• [What you are asked to do]:
Copy each of the items below word for word, keeping every line and mark unchanged.

□ □ □ □

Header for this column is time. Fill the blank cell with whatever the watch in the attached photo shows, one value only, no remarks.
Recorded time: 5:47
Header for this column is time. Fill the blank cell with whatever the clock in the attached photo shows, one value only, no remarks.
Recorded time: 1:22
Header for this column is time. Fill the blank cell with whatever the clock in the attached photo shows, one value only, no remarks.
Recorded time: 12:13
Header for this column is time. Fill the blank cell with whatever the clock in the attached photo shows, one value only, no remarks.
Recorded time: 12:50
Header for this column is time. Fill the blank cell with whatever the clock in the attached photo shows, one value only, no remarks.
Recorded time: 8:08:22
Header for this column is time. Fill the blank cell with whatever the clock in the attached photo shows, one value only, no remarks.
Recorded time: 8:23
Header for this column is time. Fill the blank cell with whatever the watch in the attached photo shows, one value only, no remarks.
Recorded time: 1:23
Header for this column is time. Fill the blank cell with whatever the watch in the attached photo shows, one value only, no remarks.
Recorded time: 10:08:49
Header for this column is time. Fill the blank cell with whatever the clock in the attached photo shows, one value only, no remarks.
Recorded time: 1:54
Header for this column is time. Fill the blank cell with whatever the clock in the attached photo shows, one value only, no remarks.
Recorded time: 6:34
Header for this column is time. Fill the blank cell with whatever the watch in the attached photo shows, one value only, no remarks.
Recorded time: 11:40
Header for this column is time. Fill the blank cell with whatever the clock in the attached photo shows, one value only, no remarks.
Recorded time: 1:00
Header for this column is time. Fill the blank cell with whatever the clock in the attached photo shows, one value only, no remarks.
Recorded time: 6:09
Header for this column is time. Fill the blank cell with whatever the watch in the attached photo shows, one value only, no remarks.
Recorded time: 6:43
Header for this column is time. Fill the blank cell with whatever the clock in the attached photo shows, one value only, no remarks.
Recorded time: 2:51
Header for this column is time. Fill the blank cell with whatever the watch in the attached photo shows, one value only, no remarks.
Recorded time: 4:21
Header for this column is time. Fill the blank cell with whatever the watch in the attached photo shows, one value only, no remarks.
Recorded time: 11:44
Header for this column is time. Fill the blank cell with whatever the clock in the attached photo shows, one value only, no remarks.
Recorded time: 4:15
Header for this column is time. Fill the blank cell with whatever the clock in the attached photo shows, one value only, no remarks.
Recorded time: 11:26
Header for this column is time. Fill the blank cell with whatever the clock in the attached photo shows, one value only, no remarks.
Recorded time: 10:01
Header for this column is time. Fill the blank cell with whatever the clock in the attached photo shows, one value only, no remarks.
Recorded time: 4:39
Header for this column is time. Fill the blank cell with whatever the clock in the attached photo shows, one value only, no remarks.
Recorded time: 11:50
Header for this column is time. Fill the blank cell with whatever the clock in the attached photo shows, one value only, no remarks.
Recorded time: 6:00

□ □ □ □

• [Task result]:
Header for this column is time. Fill the blank cell with whatever the watch in the attached photo shows, one value only, no remarks.
Recorded time: 5:47
Header for this column is time. Fill the blank cell with whatever the clock in the attached photo shows, one value only, no remarks.
Recorded time: 1:22
Header for this column is time. Fill the blank cell with whatever the clock in the attached photo shows, one value only, no remarks.
Recorded time: 12:13
Header for this column is time. Fill the blank cell with whatever the clock in the attached photo shows, one value only, no remarks.
Recorded time: 12:50
Header for this column is time. Fill the blank cell with whatever the clock in the attached photo shows, one value only, no remarks.
Recorded time: 8:08:22
Header for this column is time. Fill the blank cell with whatever the clock in the attached photo shows, one value only, no remarks.
Recorded time: 8:23
Header for this column is time. Fill the blank cell with whatever the watch in the attached photo shows, one value only, no remarks.
Recorded time: 1:23
Header for this column is time. Fill the blank cell with whatever the watch in the attached photo shows, one value only, no remarks.
Recorded time: 10:08:49
Header for this column is time. Fill the blank cell with whatever the clock in the attached photo shows, one value only, no remarks.
Recorded time: 1:54
Header for this column is time. Fill the blank cell with whatever the clock in the attached photo shows, one value only, no remarks.
Recorded time: 6:34
Header for this column is time. Fill the blank cell with whatever the watch in the attached photo shows, one value only, no remarks.
Recorded time: 11:40
Header for this column is time. Fill the blank cell with whatever the clock in the attached photo shows, one value only, no remarks.
Recorded time: 1:00
Header for this column is time. Fill the blank cell with whatever the clock in the attached photo shows, one value only, no remarks.
Recorded time: 6:09
Header for this column is time. Fill the blank cell with whatever the watch in the attached photo shows, one value only, no remarks.
Recorded time: 6:43
Header for this column is time. Fill the blank cell with whatever the clock in the attached photo shows, one value only, no remarks.
Recorded time: 2:51
Header for this column is time. Fill the blank cell with whatever the watch in the attached photo shows, one value only, no remarks.
Recorded time: 4:21
Header for this column is time. Fill the blank cell with whatever the watch in the attached photo shows, one value only, no remarks.
Recorded time: 11:44
Header for this column is time. Fill the blank cell with whatever the clock in the attached photo shows, one value only, no remarks.
Recorded time: 4:15
Header for this column is time. Fill the blank cell with whatever the clock in the attached photo shows, one value only, no remarks.
Recorded time: 11:26
Header for this column is time. Fill the blank cell with whatever the clock in the attached photo shows, one value only, no remarks.
Recorded time: 10:01
Header for this column is time. Fill the blank cell with whatever the clock in the attached photo shows, one value only, no remarks.
Recorded time: 4:39
Header for this column is time. Fill the blank cell with whatever the clock in the attached photo shows, one value only, no remarks.
Recorded time: 11:50
Header for this column is time. Fill the blank cell with whatever the clock in the attached photo shows, one value only, no remarks.
Recorded time: 6:00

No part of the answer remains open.